Ce n'est encore qu'un projet, mais il risque de donner des sueurs froides au Grand-Duché et à ses clients frontaliers : la Commission européenne envisage une hausse sévère des prix du tabac, qui pourrait réduire l'écart de prix entre le Luxembourg et ses voisins. Une ambition qui rejoint celle de l'OMS, qui demande de taxer sans pitié le tabac.

En 2024, les fumeurs ont rapporté 1,4 milliard d'euros de recettes à l’État luxembourgeois. C'est colossal, et cela augmente d'années en années. Et même si le budget 2025 prévoit une hausse de 5,5% des accises sur les cigarettes et le tabac à fumer, cela ne devrait pas réussir à décourager les clients... venus pour la grande majorité de l'étranger !  Moins de 5% du tabac vendu au Luxembourg est consommé dans le pays.

Pas étonnant : si un paquet de 25 cigarettes coûte près de 10 euros aux Pays-Bas et de 13 euros en France, le prix des paquets les moins chers au Luxembourg se situe en-dessous des 6 eurosrappelle la Chambre des députés.

Mais comme le révèlent plusieurs médias, la Commission européenne a dans les cartons un projet qui pourrait causer du tort à ce "paradis des fumeurs" qu'est le Luxembourg: une hausse différentiée des taxes sur le tabac dans l'Union Européenne, en fonction du pouvoir d'achat de chaque pays. Le Grand-Duché ayant le pouvoir d'achat plus élevé d'Europe, la facture risque donc d'être salée.

Un scénario à +60% du prix du paquet au Luxembourg

La Commission envisage une augmentation de 258 % de la taxe sur le tabac à rouler et de 139 % sur les cigarettes, selon une étude d'impact obtenue par Politico. Le document présente trois scénarios, mais la Commission privilégierait celui qui prévoit les hausses les plus fortes.

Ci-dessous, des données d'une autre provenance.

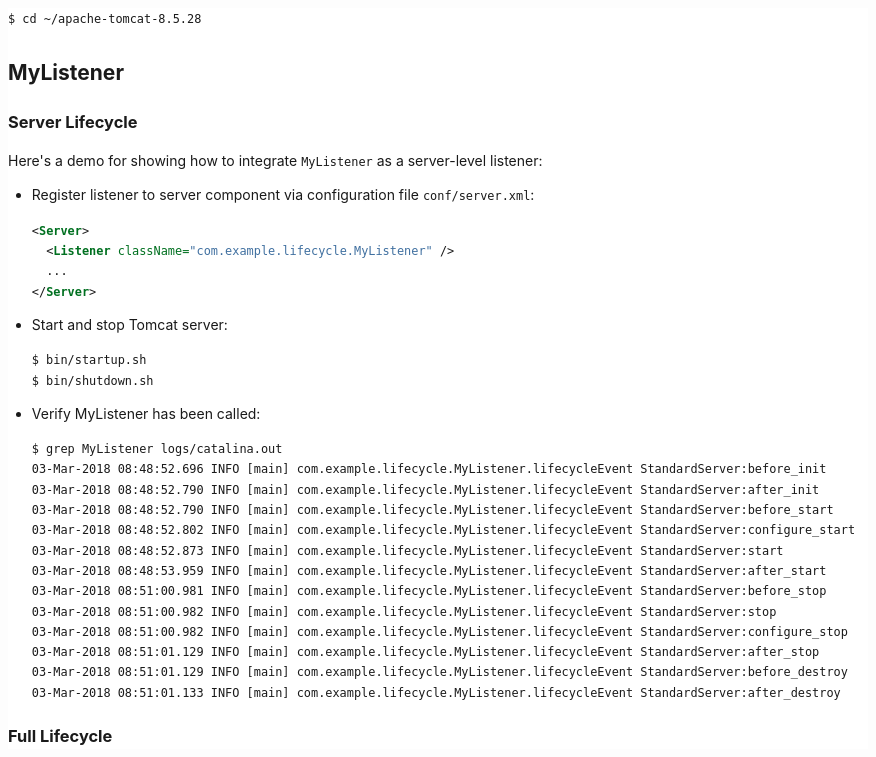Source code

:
 ```
$ cd ~/apache-tomcat-8.5.28
```

## MyListener

### Server Lifecycle

Here's a demo for showing how to integrate `MyListener` as a server-level
listener:

- Register listener to server component via configuration file `conf/server.xml`:

  ```xml
  <Server>
    <Listener className="com.example.lifecycle.MyListener" />
    ...
  </Server>
  ```

- Start and stop Tomcat server:

      $ bin/startup.sh
      $ bin/shutdown.sh

- Verify MyListener has been called:

      $ grep MyListener logs/catalina.out
      03-Mar-2018 08:48:52.696 INFO [main] com.example.lifecycle.MyListener.lifecycleEvent StandardServer:before_init
      03-Mar-2018 08:48:52.790 INFO [main] com.example.lifecycle.MyListener.lifecycleEvent StandardServer:after_init
      03-Mar-2018 08:48:52.790 INFO [main] com.example.lifecycle.MyListener.lifecycleEvent StandardServer:before_start
      03-Mar-2018 08:48:52.802 INFO [main] com.example.lifecycle.MyListener.lifecycleEvent StandardServer:configure_start
      03-Mar-2018 08:48:52.873 INFO [main] com.example.lifecycle.MyListener.lifecycleEvent StandardServer:start
      03-Mar-2018 08:48:53.959 INFO [main] com.example.lifecycle.MyListener.lifecycleEvent StandardServer:after_start
      03-Mar-2018 08:51:00.981 INFO [main] com.example.lifecycle.MyListener.lifecycleEvent StandardServer:before_stop
      03-Mar-2018 08:51:00.982 INFO [main] com.example.lifecycle.MyListener.lifecycleEvent StandardServer:stop
      03-Mar-2018 08:51:00.982 INFO [main] com.example.lifecycle.MyListener.lifecycleEvent StandardServer:configure_stop
      03-Mar-2018 08:51:01.129 INFO [main] com.example.lifecycle.MyListener.lifecycleEvent StandardServer:after_stop
      03-Mar-2018 08:51:01.129 INFO [main] com.example.lifecycle.MyListener.lifecycleEvent StandardServer:before_destroy
      03-Mar-2018 08:51:01.133 INFO [main] com.example.lifecycle.MyListener.lifecycleEvent StandardServer:after_destroy

### Full Lifecycle


[1]: http://tomcat.apache.org/tomcat-8.5-doc/config/context.html#Lifecycle_Listeners
[Container]: http://tomcat.apache.org/tomcat-8.5-doc/api/org/apache/catalina/Container.html
[LifecycleListener]: http://tomcat.apache.org/tomcat-8.5-doc/api/org/apache/catalina/LifecycleListener.html
[16369619]: https://stackoverflow.com/questions/16369619/abort-tomcat-start-up
[listeners]: http://tomcat.apache.org/tomcat-8.5-doc/config/listeners.html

"Dans cette option, la taxe fixe des droits de consommation sur les cigarettes passerait de 90 € à 215 € pour 1.000 unités, tandis que celle sur le tabac à rouler passerait de 60 € à 215 € par kilogramme. Les cigares et cigarillos seraient aussi inclus, avec une augmentation massive de 1 092 %, passant de 12 € à 143 € par kilogramme." Pour le tabac de pipe à eau, connu sous le nom de chicha, la taxe évoquée est inférieure à celle des cigarettes, soit 107 euros par kilo.

Et concrètement, cela changerait quoi au Grand-Duché ? Selon les calculs d'Euractiv, un paquet de cigarettes au Luxembourg, qui a un pouvoir d'achat élevé, augmenterait de 60 % (+ 3,5 €). Dans les pays où le pouvoir d'achat est plus faible, la hausse du prix du paquet serait de + 2 € par paquet en Grèce (+ 50 %) et + 2,60 € en Bulgarie (+ 80 %). L'impact serait bien moins élevé en France ou aux Pays-Bas, qui ont déjà considérablement augmenté leurs taxes.

Si, pour l’heure, aucune proposition concrète de la Commission européenne n’a été faite aux États membres, le ministère des Finances luxembourgeois assure "suivre de près" l’avancée de ce dossier qui menace le si décrié "tourisme du tabac" au Luxembourg.

Rappelons aussi que le Luxembourg est un pays très attractif pour la contrebande de tabac, du fait de ses prix moins élevés mais aussi de la facilité pour se procurer de grandes quantités de tabac. Rappelons pourtant que les règles douanières au sein de l'UE sont strictes. Les quantités maximales à respecter lorsqu'on rapporte du tabac d'un autre État membre sont  :

  • 800 cigarettes (soit 4 cartouches)
  • ou 400 cigarillos (cigares d’un poids maximal de 3 grammes par pièce)
  • ou 200 cigares
  • ou 1 kg de tabac à fumer.

Augmenter les prix pour décourager le tabagisme, ça marche!

Le document souligne que la fiscalité sur le tabac est "la mesure la plus efficace pour réduire la consommation de tabac", qui tue chaque année prématurément 700.000 citoyens de l’UE. Au Luxembourg, ce fléau est responsable de 500 à 600 décès par an.

Ce document révèle que aussi 40 % du recul du tabagisme dans l’UE au cours de la dernière décennie est attribuable à ces politiques fiscales de fortes hausses.

Justement, l'Organisation Mondiale de la Santé (OMS) a lancé mardi une nouvelle initiative encourageant ses États membres à "augmenter les prix réels du tabac, de l'alcool et des boissons sucrées d'au moins 50% d'ici 2035". Le but : "réduire les maladies chroniques et générer des revenus essentiels pour les caisses publiques".